Y se sirvió de nuevo unos trozos de “perdiz”… repitiendo el plato.
Continué disimulando y cambié la conversación hacía el futuro asilo de ancianos que iba a proyectar.
-¿Falta mucho para Abancay?
-72 Kilómetros; dos horas y cuarto. Primero tenemos que ir subiendo hasta los 4,000 metros y luego una horita de bajada hasta Abancay. Cuando lleguemos arriba podremos hacer la media hora de oración de la tarde, mientras bajamos, y así, llegando a la ciudad, a tomar medidas del terreno, para que puedas trabajar algo por la noche.
-Mejor, así podré avanzar algo, para regresarme pronto a Lima.
Cerca de Abancay, al pasar por San Antonio, habíamos terminado la oración de la tarde. Comentamos la vista a la ciudad tantas veces repetida entre curva y curva y se acordó una vez más del almuerzo en Curahuasi. -¡Qué rica perdiz! Y ¡qué rica la salsa que la acompañaba!
– Mira, Cucho, ahora que ya hemos hecho la digestión y no hay peligro de que vomites: aquello que hemos comido no era perdiz, sino cuartos de cuyes guisados.
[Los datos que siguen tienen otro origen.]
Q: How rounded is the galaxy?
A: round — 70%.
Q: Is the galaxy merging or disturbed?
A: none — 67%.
-¡No puede ser! ¿No era perdiz?
– No, Cucho; era cuy. ¡De verdad! Eran cuyes de los que tienen los Padrecitos en una chocita junto al gallinero de la huerta.
– Pues, ¡ciertamente estaba muy rico el cuy! Lo comí creyendo que era perdiz.
¡Esos limeños que no saben lo rico que comemos, a veces, en la sierra…!
En un par de semanas tuvimos los planos del Asilo de Ancianos.Dos pabellones para hombres y uno para mujeres. Así lo pidió la Madre Celina, que sería la directora, porque, según dijo, los ancianos hombres quedaban más fácilmente abandonados ante la pobreza de sus familiares, que las ancianas; las madres siempre habían atendido mejor a los hijos que el padre, y por esto, las mujeres solían quedar al cuidado de algún familiar, si era posible.
En los planos estaban también la cocina, el comedor, los servicios, la capilla, una gran sala de estar, un “solarium” para tomar el sol sin viento, y debajo un pequeño dispensario para atención de los ancianos. Al comenzar a levantar muros, se me ocurrió convertir el solarium en un gran escenario para hacer representaciones teatrales, y así autofinanciar el asilo. En el jardín de enfrente del escenario hice construir asiento de bloquetas para más de doscientas personas al aire libre. Parecía una idea genial y comenzamos obras de teatro con jóvenes.
Tenían éxito y daban dinero, pero fue una equivocación. Los ensayos y las representaciones tenían que ser por la noche. Y los ancianos –unos eran sordos, otros ciegos– todos se acostaban en cuanto anochecía. Los reflectores, los parlantes y la bulla del público no hacían más que incordiar a todos; así que desistimos del invento genial y confiamos en la Providencia Divina.
Lo que nos dio mejor resultado fue la pequeña huerta que adquirimos para el asilo, junto a la tapia del monasterio. En ella pusimos además una pequeña granja para tres o cuatro vacas, veinte ovejas, una docena de chanchos, gallinas y pavos. Todo esto para que los ancianos se entretuvieran y se sintieran útiles en su vejez.
LA FAMILIA DIOCESANA
El Concilio Vaticano II dejó clara la idea de la necesidad de formar una verdadera familia diocesana, que tiene como padre al Obispo, y los sacerdotes son sus principales colaboradores.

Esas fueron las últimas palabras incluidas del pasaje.